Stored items

-=-=-

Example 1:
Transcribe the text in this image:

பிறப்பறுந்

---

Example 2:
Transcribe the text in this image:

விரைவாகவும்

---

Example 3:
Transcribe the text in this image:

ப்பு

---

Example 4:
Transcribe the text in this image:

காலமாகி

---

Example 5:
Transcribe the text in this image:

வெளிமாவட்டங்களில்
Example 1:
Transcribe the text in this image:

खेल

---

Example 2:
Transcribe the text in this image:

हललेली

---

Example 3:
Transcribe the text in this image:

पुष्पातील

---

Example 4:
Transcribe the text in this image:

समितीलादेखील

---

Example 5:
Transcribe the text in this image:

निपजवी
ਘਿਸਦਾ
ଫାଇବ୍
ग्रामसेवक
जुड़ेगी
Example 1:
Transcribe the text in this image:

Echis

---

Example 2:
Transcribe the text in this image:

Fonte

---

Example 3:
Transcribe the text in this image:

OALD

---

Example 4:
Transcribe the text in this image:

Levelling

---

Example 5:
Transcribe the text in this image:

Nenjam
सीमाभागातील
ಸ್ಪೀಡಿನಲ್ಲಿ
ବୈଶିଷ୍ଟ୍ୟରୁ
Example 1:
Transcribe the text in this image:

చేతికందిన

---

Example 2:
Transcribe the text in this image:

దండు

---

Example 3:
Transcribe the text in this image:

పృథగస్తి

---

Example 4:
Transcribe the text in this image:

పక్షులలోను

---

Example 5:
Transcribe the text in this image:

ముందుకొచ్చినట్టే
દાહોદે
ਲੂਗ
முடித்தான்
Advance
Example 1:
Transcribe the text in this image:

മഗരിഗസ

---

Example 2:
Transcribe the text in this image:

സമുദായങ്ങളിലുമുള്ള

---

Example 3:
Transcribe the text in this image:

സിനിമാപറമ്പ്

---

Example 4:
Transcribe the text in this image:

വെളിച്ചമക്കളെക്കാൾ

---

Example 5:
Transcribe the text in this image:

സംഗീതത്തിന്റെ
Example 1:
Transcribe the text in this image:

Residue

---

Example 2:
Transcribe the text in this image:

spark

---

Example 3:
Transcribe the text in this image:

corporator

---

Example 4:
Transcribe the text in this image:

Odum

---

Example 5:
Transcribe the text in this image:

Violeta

-=-=-

:: Directions for this task ::
From the first line to the last, copy the data exactly.

:: Solution ::
Example 1:
Transcribe the text in this image:

பிறப்பறுந்

---

Example 2:
Transcribe the text in this image:

விரைவாகவும்

---

Example 3:
Transcribe the text in this image:

ப்பு

---

Example 4:
Transcribe the text in this image:

காலமாகி

---

Example 5:
Transcribe the text in this image:

வெளிமாவட்டங்களில்
Example 1:
Transcribe the text in this image:

खेल

---

Example 2:
Transcribe the text in this image:

हललेली

---

Example 3:
Transcribe the text in this image:

पुष्पातील

---

Example 4:
Transcribe the text in this image:

समितीलादेखील

---

Example 5:
Transcribe the text in this image:

निपजवी
ਘਿਸਦਾ
ଫାଇବ୍
ग्रामसेवक
जुड़ेगी
Example 1:
Transcribe the text in this image:

Echis

---

Example 2:
Transcribe the text in this image:

Fonte

---

Example 3:
Transcribe the text in this image:

OALD

---

Example 4:
Transcribe the text in this image:

Levelling

---

Example 5:
Transcribe the text in this image:

Nenjam
सीमाभागातील
ಸ್ಪೀಡಿನಲ್ಲಿ
ବୈଶିଷ୍ଟ୍ୟରୁ
Example 1:
Transcribe the text in this image:

చేతికందిన

---

Example 2:
Transcribe the text in this image:

దండు

---

Example 3:
Transcribe the text in this image:

పృథగస్తి

---

Example 4:
Transcribe the text in this image:

పక్షులలోను

---

Example 5:
Transcribe the text in this image:

ముందుకొచ్చినట్టే
દાહોદે
ਲੂਗ
முடித்தான்
Advance
Example 1:
Transcribe the text in this image:

മഗരിഗസ

---

Example 2:
Transcribe the text in this image:

സമുദായങ്ങളിലുമുള്ള

---

Example 3:
Transcribe the text in this image:

സിനിമാപറമ്പ്

---

Example 4:
Transcribe the text in this image:

വെളിച്ചമക്കളെക്കാൾ

---

Example 5:
Transcribe the text in this image:

സംഗീതത്തിന്റെ
Example 1:
Transcribe the text in this image:

Residue

---

Example 2:
Transcribe the text in this image:

spark

---

Example 3:
Transcribe the text in this image:

corporator

---

Example 4:
Transcribe the text in this image:

Odum

---

Example 5:
Transcribe the text in this image:

Violeta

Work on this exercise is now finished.